Le petit commerce se mettait au pas. Des produits divers comme des fils, des papiers de couleurs variées, de ficelles, de l’amidon, des lames de rasoir envahissaient les étals et garantissaient des ventes assez juteuses. L’atmosphère qui prévaut cette année chez madame Jacques, une boutique où on vend les matériaux de confection de cerf-volant, montre qu’on est dans un tout autre temps. Monsieur Jacques, assis à l’entrée, constate : « les enfants d’aujourd’hui deviennent adultes sans avoir pris le temps de vivre leur adolescence. Ils ne s’intéressent plus à ces jeux ».

Cette remarque est partagée par Aly Loubert qui croit avoir une explication. Docteur en théologie et pasteur à l’église Baptiste de la rue de la Réunion, il soutient que c’est une implication de l’ère des nouvelles technologies. « Les jeux de simulation tendent à remplacer les jeux naturels. C’est un phénomène mondial », croit-il.

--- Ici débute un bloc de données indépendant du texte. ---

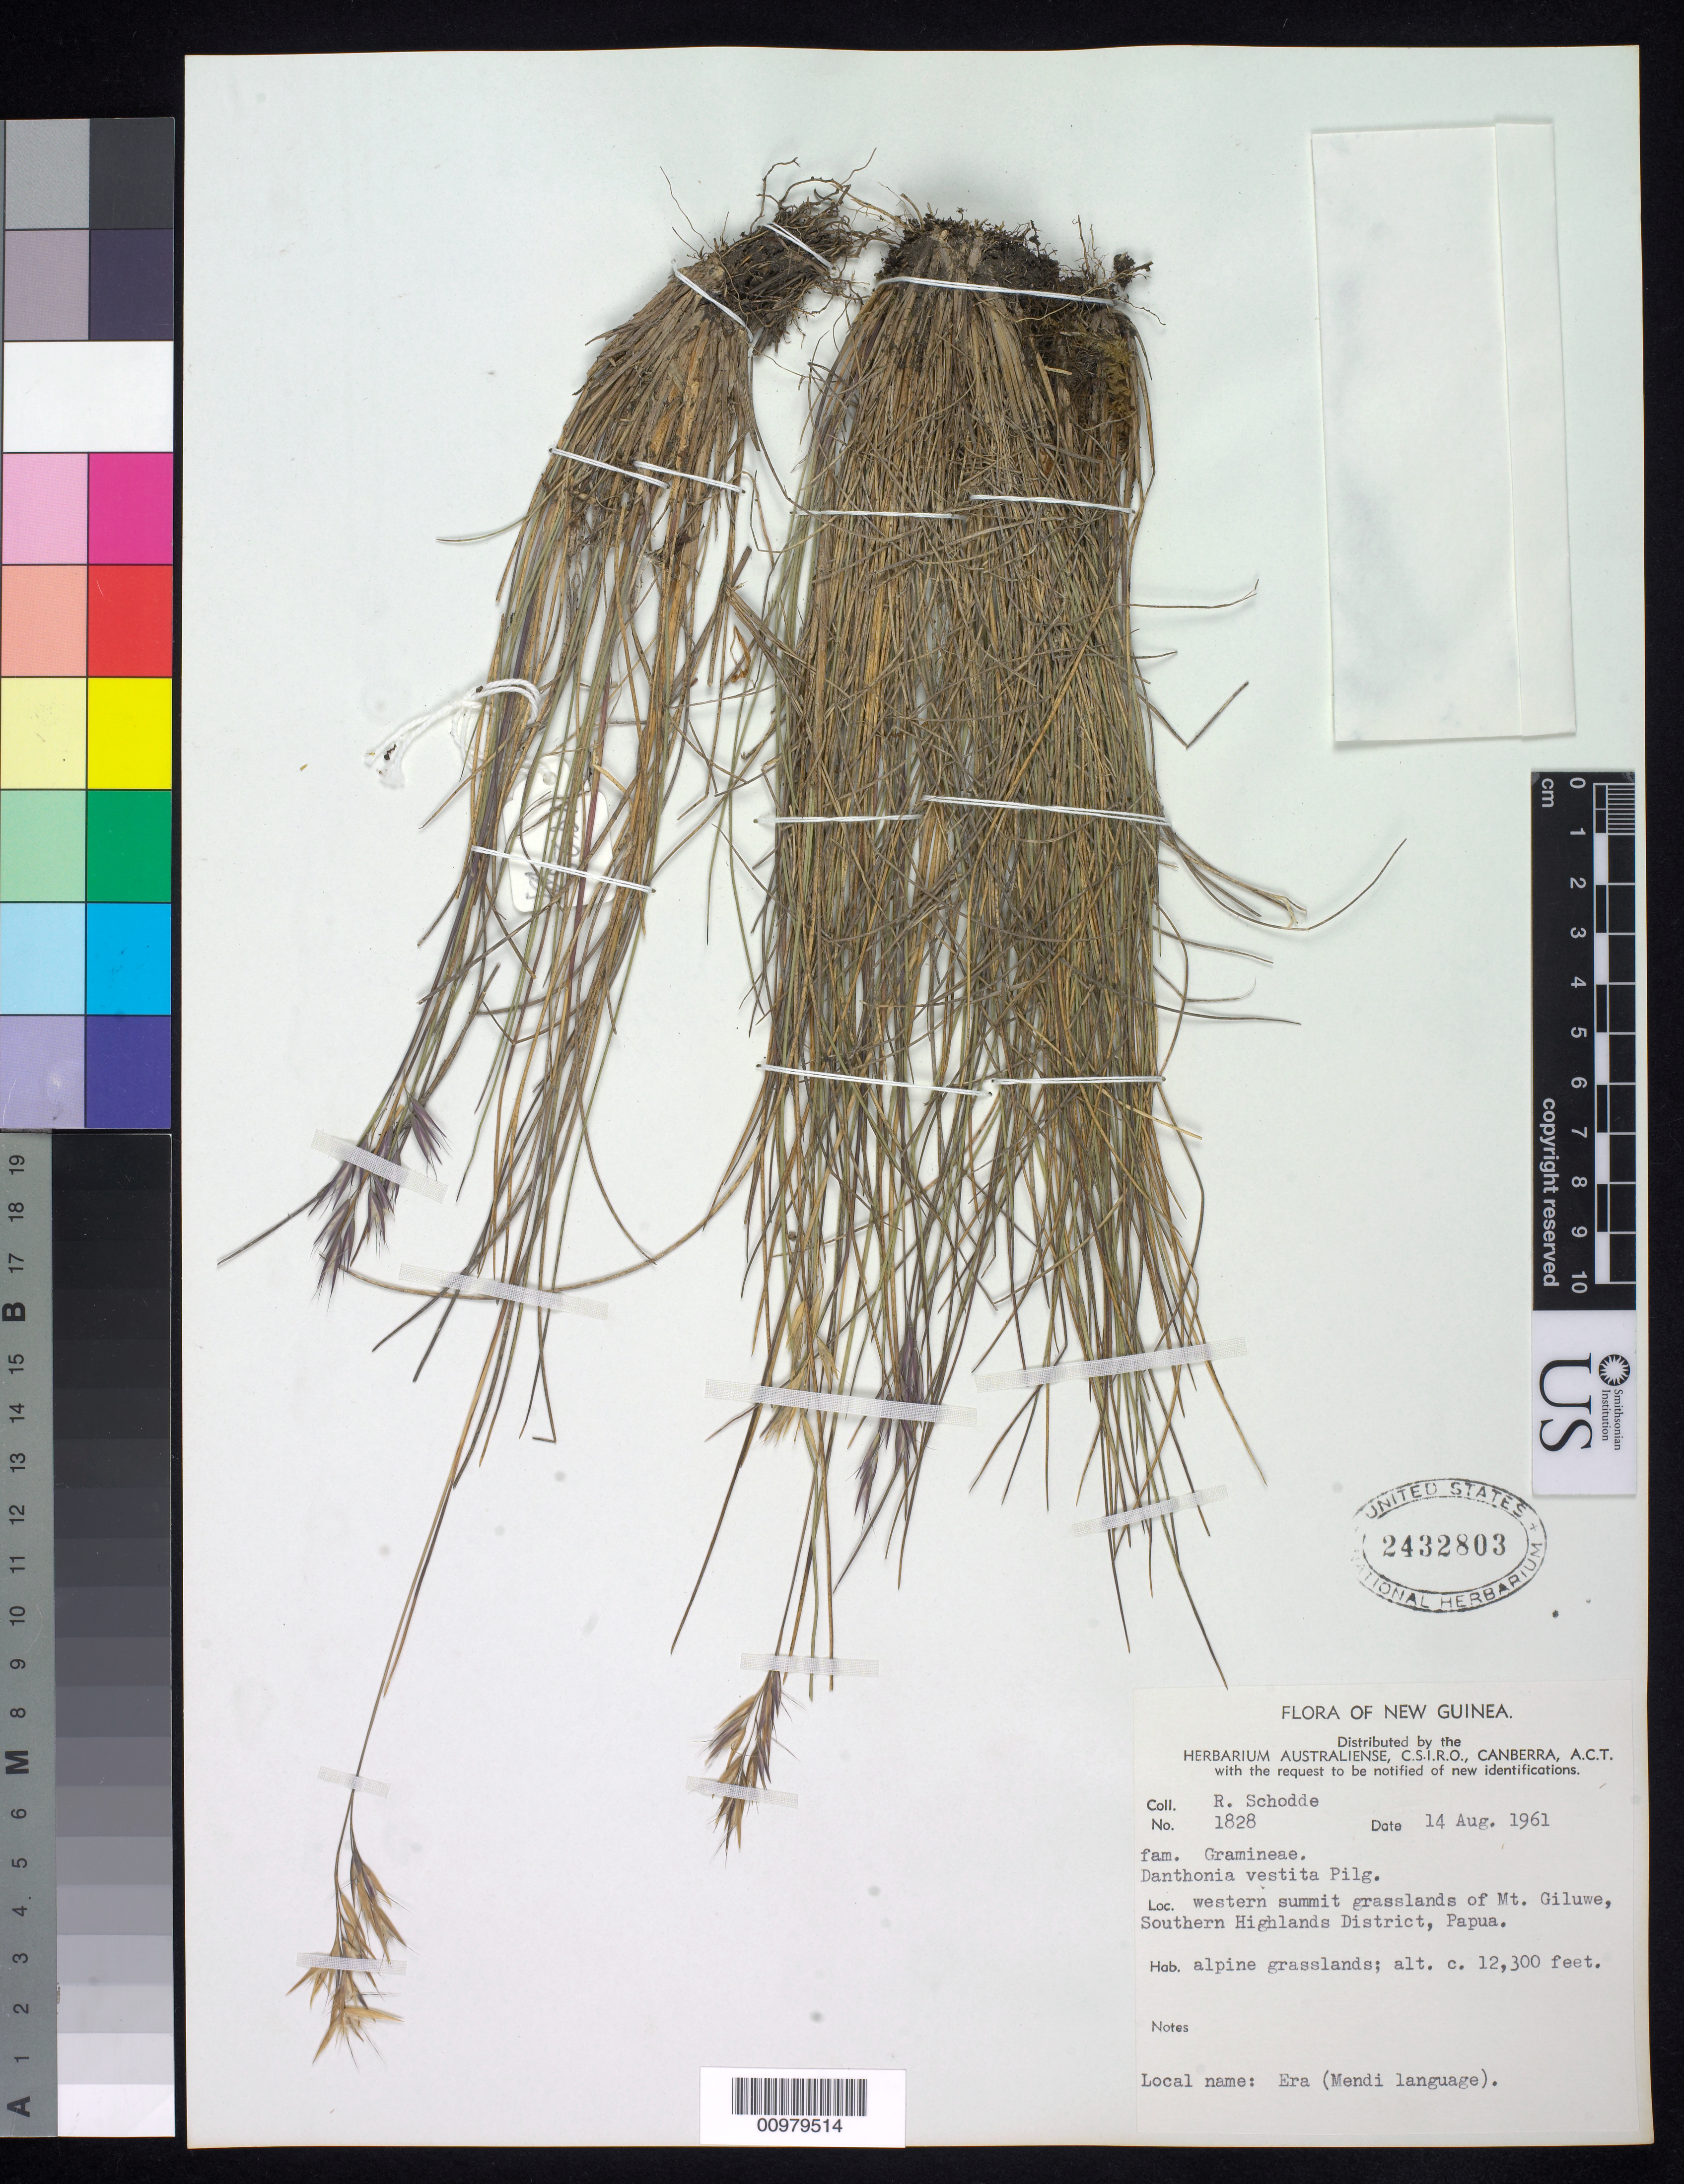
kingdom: Plantae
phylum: Tracheophyta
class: Liliopsida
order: Poales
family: Poaceae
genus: Danthonia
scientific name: Danthonia vestita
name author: Pilg.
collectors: R. Schodde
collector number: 1828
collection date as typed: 14 Aug 1961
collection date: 1961-08-14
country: Papua New Guinea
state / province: Southern Highlands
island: New Guinea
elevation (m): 3749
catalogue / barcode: US 2432803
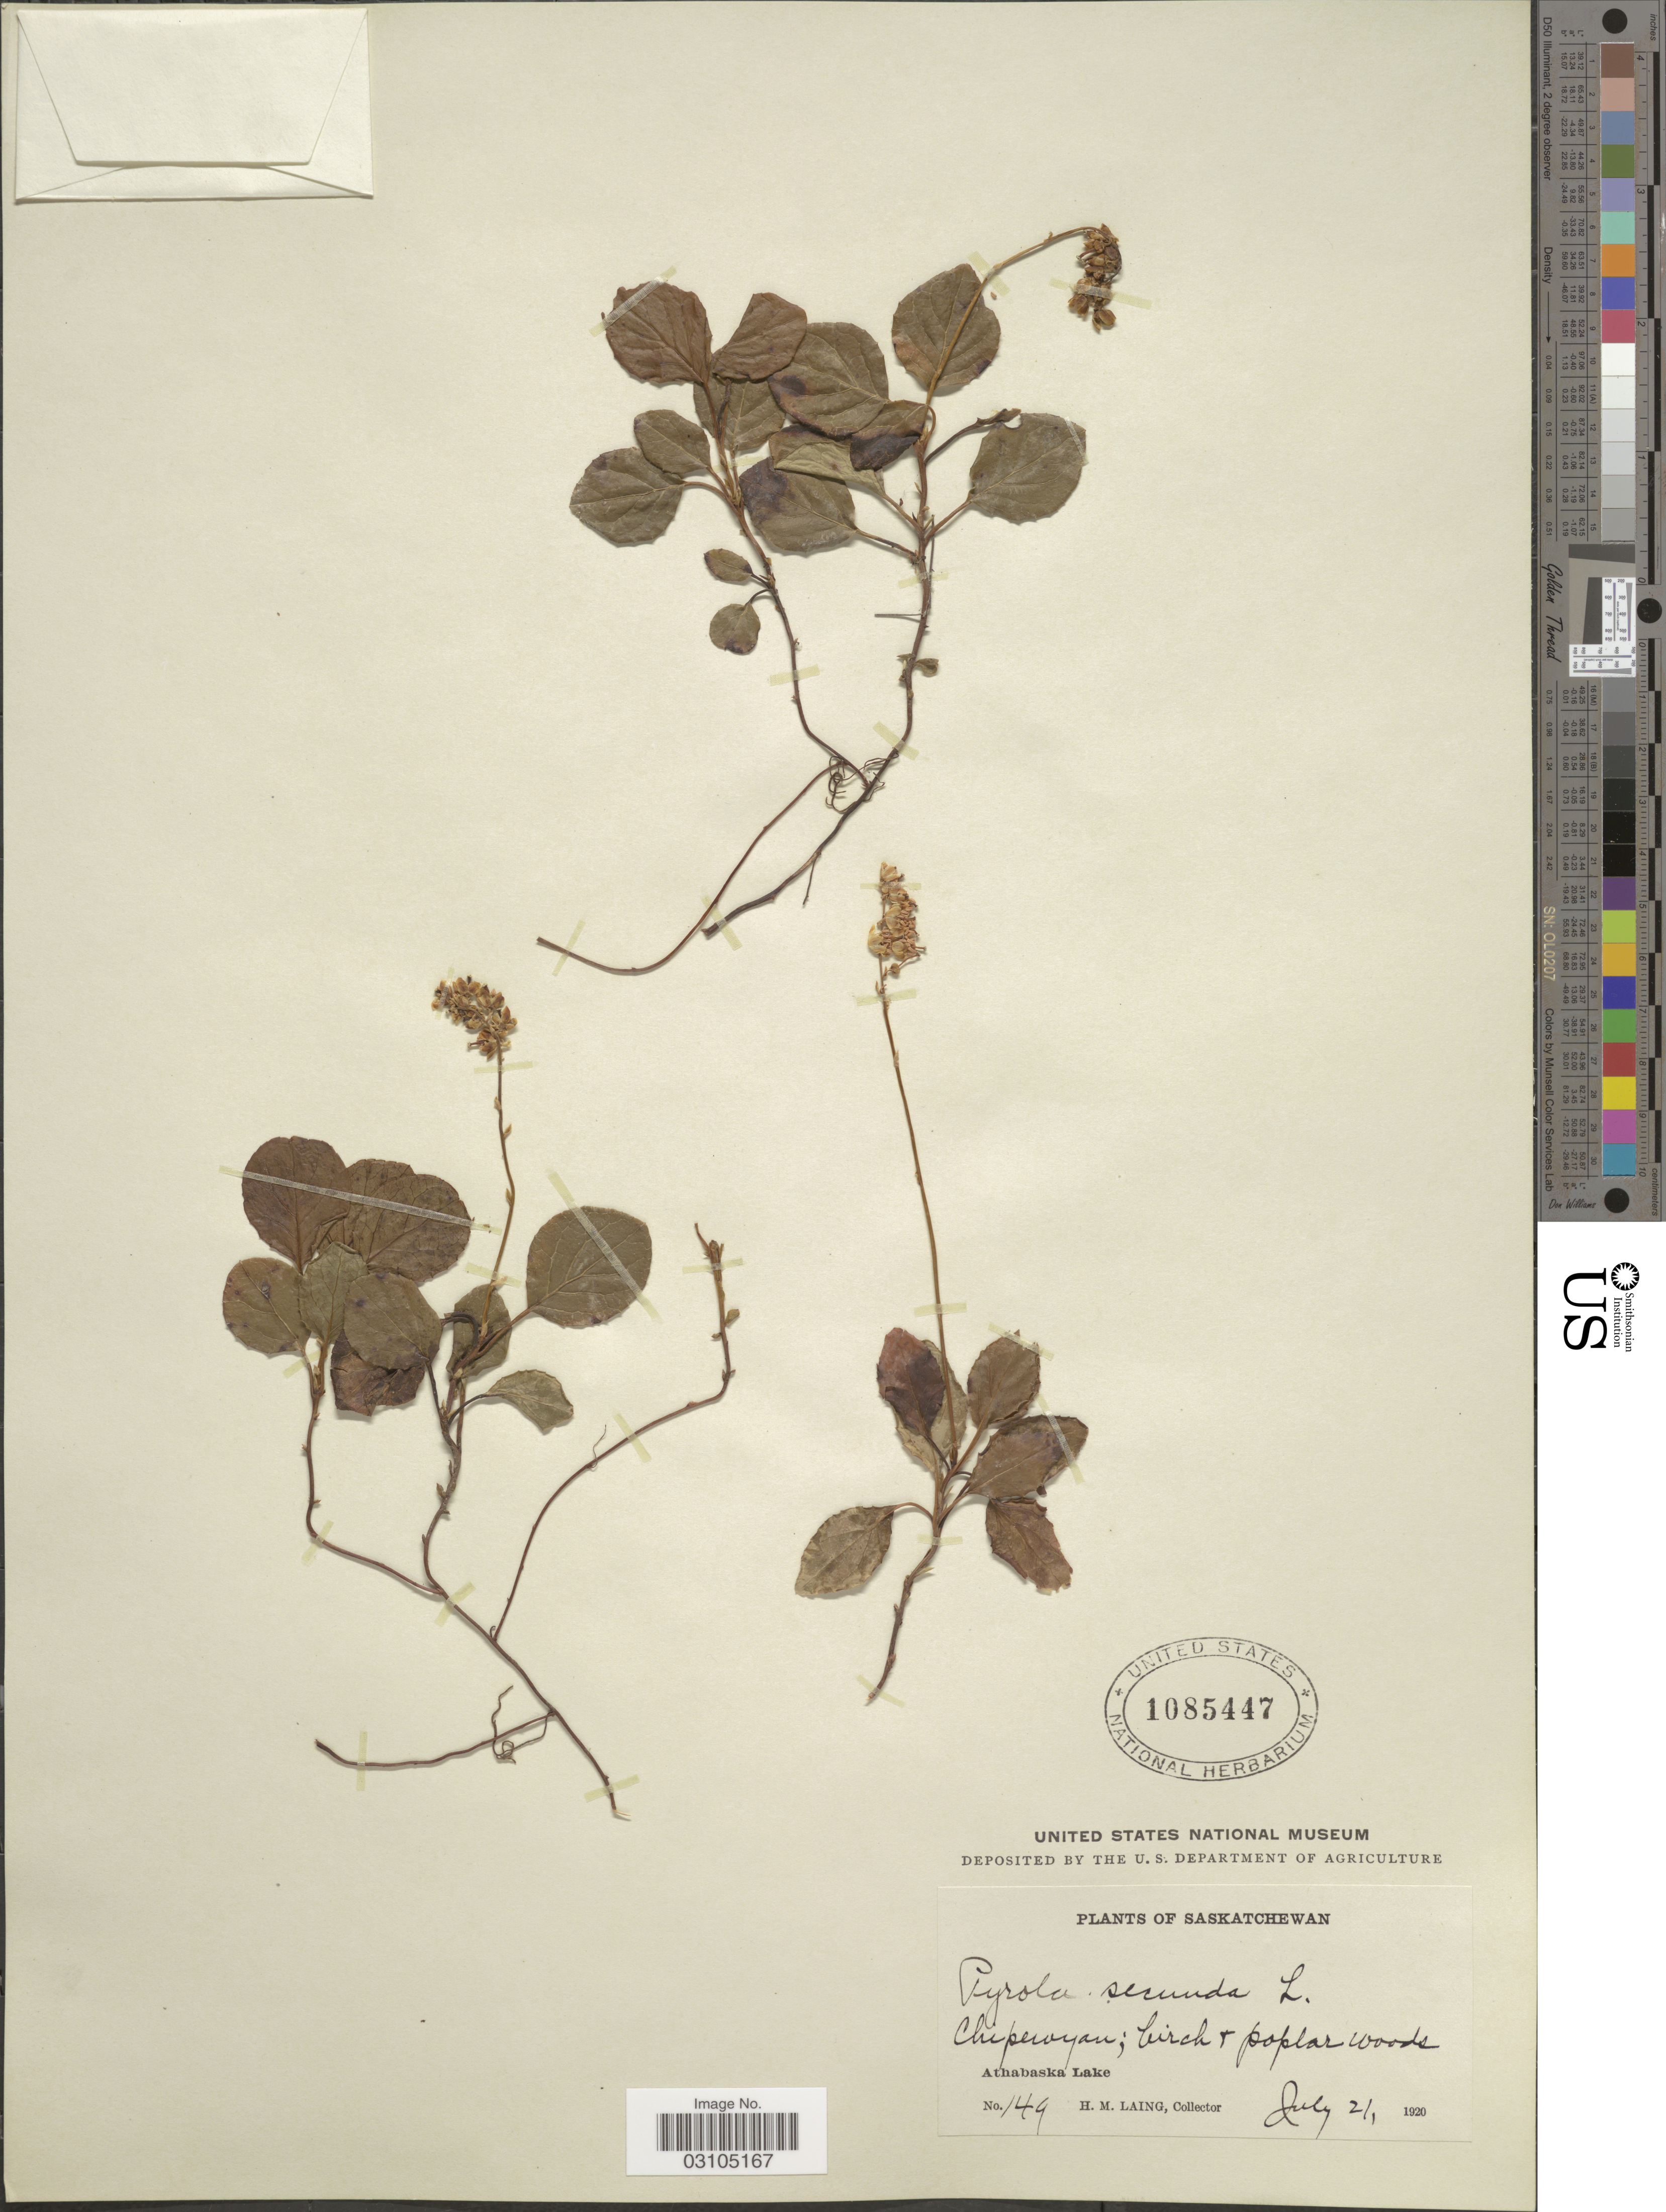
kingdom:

Le ciel du carême de cette année est d’un calme inconfortable à Port-au- Prince. « Les enfants d’aujourd’hui ne jouent plus au cerf-volant. Ils préfèrent passer leur temps au téléphone », constate avec nostalgie, Germaine, une quadragénaire du quartier de Carrefour-Feuilles. Elle vit, avec peine, l’absence de ces joujoux multicolores sur le toit de sa maison. Même ses enfants s’y sont désintéressés. « Ils ne savent même pas comment monter un cerf-volant parce que les plus âgés ne leur ont pas transmis cette pratique », dit-elle.

Symbolisme du cerf-volant

La période des cerfs-volants savait alimenter des liens d’amitié entre les badauds de différents quartiers. La recherche de matériaux et des endroits les plus exposés au vent les faisaient explorer tous les coins de leurs quartiers et les buissons du morne l’Hôpital, d’où une familiarisation avec leur environnement. Les affrontements entre des cerfsvolants dans le ciel sont la simulation d’une guerre qui rapprochait les enfants. Et tout cela, avec un code d’honneur. « Kap anlè pa gen mèt », tout cerf-volant dont le fil est rompu devient la propriété de celui qui le récupère.

Pour Claude Bernard Sérant, auteur de « La guerre des cerfs-volants », un ouvrage de la littérature de jeunesse, « ces objets volants sont des moyens d’expression, porteurs de messages multiples à travers les formes géométriques, les mariages de couleurs, les motifs, les écriteaux ». Observateur averti, il a constaté que depuis quelques années, l’importation des cerfs-volants par les supermarchés en Haïti a progressivement augmenté au détriment des artisans locaux.

La pratique du cerf-volant est favorisée par le climat venteux du carême. À la manière du cercle décrit par le rituel des rameaux bénis qui doivent être brûlées l’année suivante, le cerf-volant dessine toujours, au gré du vent, un cercle invisible dans le ciel. Selon un point de vue mystique, la face du vent dessine le visage d’Oya, nom de l’orisha dans la mythologie Yoruba détentrice du pouvoir sur le vent. Oya est aussi la reine de la mort, connue dans le vodou sous le nom de Grann Brijit. Cette mort est celle dont le fils de l’Homme va sortir triomphant le jour de sa résurrection le dimanche de Pâques, le dernier jour de la saison des cerfs-volants.